St Peter’s at Raithby is a Grade II listed church dating from the late 13th century, with a good old unavoidable 19th century renovation to boot. The ancient structure was rebuilt in 1839 by W. A Nicholson who used rendered brick to construct the church building we see today. This whole undertaking was paid for by Rev. Henry Chaplin who would oversee the build, and the inclusion of many older church features.
What stopped me in my racks when stepping through the church doors was the beautiful collection of window roundels. The eleven decorated roundels were installed a few decades after the church was completed, in 1884 and portray beautiful biblical scenes.
At the east end of the north aisle is a scene depicting Adam and Eve in the Garden of Eden. The yellow-toned painting shows Eve tempting Adam, who has taken the apple and has bitten into it. The Garden of Eden isn’t shown as a beautiful wilderness, but a very sculpted ideal of controlled nature. Behind the biblical couple is a wall, fountain and a selection of masonry. While this fits into many Victorian sensibilities about well-tended gardens, the work itself was made around 1575.

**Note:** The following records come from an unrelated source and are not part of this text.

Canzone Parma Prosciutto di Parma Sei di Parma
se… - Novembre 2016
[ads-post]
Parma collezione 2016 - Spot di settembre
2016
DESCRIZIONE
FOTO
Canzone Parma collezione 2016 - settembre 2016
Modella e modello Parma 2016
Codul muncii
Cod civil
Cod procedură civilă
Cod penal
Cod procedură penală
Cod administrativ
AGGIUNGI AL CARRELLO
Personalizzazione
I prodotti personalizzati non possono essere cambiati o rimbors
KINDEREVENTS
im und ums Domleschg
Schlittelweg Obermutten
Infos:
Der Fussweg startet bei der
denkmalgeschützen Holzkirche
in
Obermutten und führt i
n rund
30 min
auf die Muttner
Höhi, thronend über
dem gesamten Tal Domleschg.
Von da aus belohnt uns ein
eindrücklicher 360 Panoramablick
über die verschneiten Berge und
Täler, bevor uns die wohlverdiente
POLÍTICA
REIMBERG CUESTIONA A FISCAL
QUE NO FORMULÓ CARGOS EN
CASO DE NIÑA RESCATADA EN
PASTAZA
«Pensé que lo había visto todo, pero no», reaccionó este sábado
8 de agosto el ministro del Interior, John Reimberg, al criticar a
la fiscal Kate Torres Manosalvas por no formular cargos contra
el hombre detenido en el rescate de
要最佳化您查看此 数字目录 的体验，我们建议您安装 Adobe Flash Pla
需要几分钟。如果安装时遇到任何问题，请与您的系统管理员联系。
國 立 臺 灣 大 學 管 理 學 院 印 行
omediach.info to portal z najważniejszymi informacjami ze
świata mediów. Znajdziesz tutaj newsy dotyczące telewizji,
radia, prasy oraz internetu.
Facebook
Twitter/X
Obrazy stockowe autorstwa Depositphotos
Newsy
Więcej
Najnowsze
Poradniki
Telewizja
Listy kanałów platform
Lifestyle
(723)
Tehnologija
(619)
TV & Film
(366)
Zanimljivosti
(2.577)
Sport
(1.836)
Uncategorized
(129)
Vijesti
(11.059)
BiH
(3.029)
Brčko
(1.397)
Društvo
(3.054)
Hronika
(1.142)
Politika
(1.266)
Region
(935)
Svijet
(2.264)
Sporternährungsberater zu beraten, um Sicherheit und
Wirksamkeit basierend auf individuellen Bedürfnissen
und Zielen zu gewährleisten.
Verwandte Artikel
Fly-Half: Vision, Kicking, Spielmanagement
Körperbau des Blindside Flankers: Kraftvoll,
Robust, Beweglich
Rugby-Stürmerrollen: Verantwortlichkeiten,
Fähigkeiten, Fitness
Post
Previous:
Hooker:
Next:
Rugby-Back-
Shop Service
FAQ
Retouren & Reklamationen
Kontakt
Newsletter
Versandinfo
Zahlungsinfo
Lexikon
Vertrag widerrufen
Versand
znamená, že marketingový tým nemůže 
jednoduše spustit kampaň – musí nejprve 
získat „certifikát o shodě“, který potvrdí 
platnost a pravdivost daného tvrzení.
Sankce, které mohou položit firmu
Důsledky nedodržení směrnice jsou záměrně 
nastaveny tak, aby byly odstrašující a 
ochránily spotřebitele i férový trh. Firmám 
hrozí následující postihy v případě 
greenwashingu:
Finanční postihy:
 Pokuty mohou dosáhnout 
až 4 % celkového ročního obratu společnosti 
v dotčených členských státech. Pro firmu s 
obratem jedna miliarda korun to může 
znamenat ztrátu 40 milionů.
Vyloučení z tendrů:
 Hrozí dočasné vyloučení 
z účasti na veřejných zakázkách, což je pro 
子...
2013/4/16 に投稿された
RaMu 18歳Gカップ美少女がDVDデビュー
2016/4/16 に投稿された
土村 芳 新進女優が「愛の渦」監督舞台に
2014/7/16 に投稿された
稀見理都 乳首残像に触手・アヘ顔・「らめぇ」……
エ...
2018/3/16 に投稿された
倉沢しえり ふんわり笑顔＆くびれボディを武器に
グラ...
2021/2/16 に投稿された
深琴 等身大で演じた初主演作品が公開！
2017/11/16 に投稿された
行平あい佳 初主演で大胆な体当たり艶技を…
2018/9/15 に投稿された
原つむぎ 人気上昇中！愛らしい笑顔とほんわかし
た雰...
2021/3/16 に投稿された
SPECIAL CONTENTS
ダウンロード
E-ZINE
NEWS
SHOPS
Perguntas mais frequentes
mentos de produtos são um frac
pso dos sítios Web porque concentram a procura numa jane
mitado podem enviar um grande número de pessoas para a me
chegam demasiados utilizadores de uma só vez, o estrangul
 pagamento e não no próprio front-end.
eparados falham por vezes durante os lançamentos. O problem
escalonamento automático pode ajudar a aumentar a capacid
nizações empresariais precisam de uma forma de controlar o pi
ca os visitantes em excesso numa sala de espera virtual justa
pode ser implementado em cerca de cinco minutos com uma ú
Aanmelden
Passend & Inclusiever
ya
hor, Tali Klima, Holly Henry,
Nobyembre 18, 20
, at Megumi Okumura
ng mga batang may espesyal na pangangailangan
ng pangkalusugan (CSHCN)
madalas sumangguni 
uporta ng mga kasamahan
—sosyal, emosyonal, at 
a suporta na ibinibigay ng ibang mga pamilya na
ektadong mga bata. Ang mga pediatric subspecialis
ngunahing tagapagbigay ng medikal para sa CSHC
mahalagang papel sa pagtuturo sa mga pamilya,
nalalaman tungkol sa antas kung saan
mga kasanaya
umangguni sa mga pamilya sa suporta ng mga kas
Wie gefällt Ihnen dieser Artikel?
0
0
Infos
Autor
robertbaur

Another beautiful example was pointed out by Jean Howard, whose personal information sheets scatter the church. Here, Saint Jerome is depicted with a staff and galero, being a wide brimmed hat worn by cardinals in the roman catholic church. Never mind that there was no position of office like this during the lifetime of St Jerome (342-420AD), he looks rather dashing indeed. Behind the Saint is a lion, representing how St Jerome once removed a thorn from the paw of an injured lion, such was his wisdom and kindness. After treating and cleaning the lion’s paw, it moved into the monastery where St Jerome was living and the two are frequently depicted together in artistic interpretations.
Of all the sculpted faces that peer from the interior of the church, some are remarkably cheerier than all the others. Forming the ends of hood mould stops above the chancel arch, this pair of green men peer out from a surround of oak leaves. One is rather solemn faced, whereas the other smiles cheerily with one snaggle tooth. Green men are rather unusual things to find in churches, but not a complete rarity.
Originating as pagan and Celtic symbols of fertility, they were associated with the May King of May Day ceremonies and were co-opted by Christian communities as symbols of the resurrection and Easter. The examples at Raithby may look ancient, but were actually created as part of the 1839 rebuild.
The floor at Raithby St Peter is equally as interesting as the decorated windows that surround it. Created from Yorkstone, it has several memorial flagstones set into the pattern, operating as a 19th century equivalent of today’s ‘buy a brick’, as explained by Jean Howard, being ‘replacements for earlier ledger stones purged in favour of the new flooring.’
In 1956 the Grimsby Telegraph took a trip to Raithby and commented on the church’s treasures, stating that ‘A great attraction to tourists is a barrel organ – no longer used – in the west gallery. The organ is said to be one of the last still in good repair in the country.’ The former rector Mr Swaby commented that ‘I am beginning to think it must be valuable. We have had various Americans here who have wanted to buy it and take it back home.’
The entrance to the churchyard bears a sign saying to mind your step due to uneven ground. This will be a warning well heeded, as I nearly came a cropper several times myself.
There are some beautiful examples of scrollwork and floral carvings, and a cross commemorating the death of one Sam A. Oliver who was born in March 1838 and died at Agra, India in October 1906.
The peaceful surroundings of St Peter’s at Raithby offer a beautiful and much needed oasis of calm in a criss-cross of country roads. From its simple white walls to the stream gently flowing beside it, its welcoming and tranquil environment is one I’ll be sure to enjoy again.
Also, as a personal family note, I asked my stepdad about his memories of the church:
‘My dads cousin Kay was married to the vicar of Raithby. Kay used to play the organ and it was a job not to laugh…she would look like the archetypal 1950s vicars wife and the organ sounded like the death throes of a winded animal.
We spent many hours at the vicarage playing croquet as it had a proper banked croquet lawn.’
Alas, I have no such croquet memories, but I have a hockey stick and a length of wire, so its all to play for.